The federal government has pumped billions in aid from the CARES Act into nursing homes, which have been battered by the COVID-19 pandemic and need far more resources than they have in years past to provide care for their medically frail, almost-always elderly residents.
But as the amount in aid has risen, so has media scrutiny on the finances of nursing home chains, with The Intercept and IndyStar publishing separate deep dives into the financing mechanisms used by nursing home companies.

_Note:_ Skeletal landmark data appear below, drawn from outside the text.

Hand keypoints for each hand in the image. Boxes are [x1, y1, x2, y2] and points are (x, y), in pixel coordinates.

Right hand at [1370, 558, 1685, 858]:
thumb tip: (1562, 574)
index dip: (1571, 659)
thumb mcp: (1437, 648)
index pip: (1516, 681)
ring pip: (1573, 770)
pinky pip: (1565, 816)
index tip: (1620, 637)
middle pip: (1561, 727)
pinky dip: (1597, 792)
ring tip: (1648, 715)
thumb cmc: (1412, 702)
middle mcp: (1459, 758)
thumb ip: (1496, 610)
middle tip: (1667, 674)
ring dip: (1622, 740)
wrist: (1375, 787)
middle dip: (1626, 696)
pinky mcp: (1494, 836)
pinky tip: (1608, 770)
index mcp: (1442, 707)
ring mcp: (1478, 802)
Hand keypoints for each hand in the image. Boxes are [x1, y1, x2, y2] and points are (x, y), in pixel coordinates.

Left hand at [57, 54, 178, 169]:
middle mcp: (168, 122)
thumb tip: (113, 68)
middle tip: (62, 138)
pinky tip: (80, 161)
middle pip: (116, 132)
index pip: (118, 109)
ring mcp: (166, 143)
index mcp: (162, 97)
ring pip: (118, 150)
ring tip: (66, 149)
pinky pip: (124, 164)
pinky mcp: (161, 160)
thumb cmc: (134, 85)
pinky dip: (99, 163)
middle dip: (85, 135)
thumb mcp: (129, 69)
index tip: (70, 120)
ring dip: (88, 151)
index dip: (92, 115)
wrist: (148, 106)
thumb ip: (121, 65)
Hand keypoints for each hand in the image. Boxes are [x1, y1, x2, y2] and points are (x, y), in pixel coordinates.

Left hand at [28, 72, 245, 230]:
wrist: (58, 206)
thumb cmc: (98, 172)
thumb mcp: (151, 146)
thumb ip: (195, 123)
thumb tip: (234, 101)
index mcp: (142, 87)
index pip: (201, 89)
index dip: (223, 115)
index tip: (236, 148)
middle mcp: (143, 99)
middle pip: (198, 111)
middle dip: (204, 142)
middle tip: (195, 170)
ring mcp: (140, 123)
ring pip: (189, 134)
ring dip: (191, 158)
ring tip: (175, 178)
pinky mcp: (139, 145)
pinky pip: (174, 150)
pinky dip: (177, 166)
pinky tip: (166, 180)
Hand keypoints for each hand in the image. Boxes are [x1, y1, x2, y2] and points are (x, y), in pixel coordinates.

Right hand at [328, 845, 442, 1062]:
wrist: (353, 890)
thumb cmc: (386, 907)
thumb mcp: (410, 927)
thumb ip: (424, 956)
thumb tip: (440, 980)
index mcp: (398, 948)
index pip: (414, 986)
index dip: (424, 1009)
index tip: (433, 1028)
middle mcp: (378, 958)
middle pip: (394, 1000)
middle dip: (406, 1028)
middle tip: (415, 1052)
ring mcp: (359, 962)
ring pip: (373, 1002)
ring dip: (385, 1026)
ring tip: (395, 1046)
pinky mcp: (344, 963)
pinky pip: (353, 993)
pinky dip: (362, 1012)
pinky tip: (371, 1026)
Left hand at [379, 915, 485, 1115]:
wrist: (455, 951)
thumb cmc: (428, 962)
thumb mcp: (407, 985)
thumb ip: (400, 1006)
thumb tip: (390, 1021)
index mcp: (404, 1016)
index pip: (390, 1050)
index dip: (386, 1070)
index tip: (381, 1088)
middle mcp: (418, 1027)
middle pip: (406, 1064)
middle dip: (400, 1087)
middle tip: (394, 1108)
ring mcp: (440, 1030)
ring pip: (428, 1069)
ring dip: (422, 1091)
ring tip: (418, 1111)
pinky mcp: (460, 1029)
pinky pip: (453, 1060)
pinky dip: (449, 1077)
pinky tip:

The Department of Health and Human Services (HHS) has released several tranches of aid for nursing homes, including $4.9 billion in May specifically for SNFs and an additional $5 billion announced in July that will be contingent on participation in an online COVID-19 training program. HHS has also released rounds of aid for providers based on Medicare and Medicaid revenues, into which nursing home operators can also tap.
The story in The Intercept dealt most directly with COVID-19 relief as issued by the federal government, detailing how nursing homes connected with a major donor to President Trump’s re-election campaign received more than $27 million “in grants and loans” since the start of the COVID-19 pandemic.
That money included Paycheck Protection Program loans to nursing homes affiliated with Eliezer Scheiner, his partner Teddy Lichtschein and Scheiner’s company, TL Management.
The IndyStar, meanwhile, focused on how hospitals in Indiana have made use of funds from Medicaid supplemental payment programs that were intended to bolster payments to nursing homes. In particular, the outlet highlighted the fraud case involving nursing home operator American Senior Communities, which ended up filing suit in 2017 against several former executives over their involvement in a fraud, kickback, and money laundering scheme.
IndyStar had covered the way the state’s hospitals and health systems used supplemental payments before, with a major investigation into the funding system published as the COVID-19 pandemic began to gather steam across the country.
That issue remains controversial, with the proposed federal Medicaid Fiscal Accountability Regulation (MFAR) designed to curb the payment-boosting programs.
But the newest update focused on a 2016 report commissioned by American Senior Communities — which operates 78 nursing homes for Marion County’s public health agency in Indiana — indicating that the scope of the fraud the operator dealt with may have broader than what was detailed in the initial criminal case.
The report claimed that 25 people took part in almost two dozen schemes that defrauded the operator of at least $35 million; the criminal case that eventually ended in 2017 recovered $15.5 million, with five prosecuted.
IndyStar’s report was published on August 6, while the Intercept’s was published on August 8 with support from NursingHomeCrisis.org, a project of Social Security Works and Latinos for a Secure Retirement, according to the site’s about page.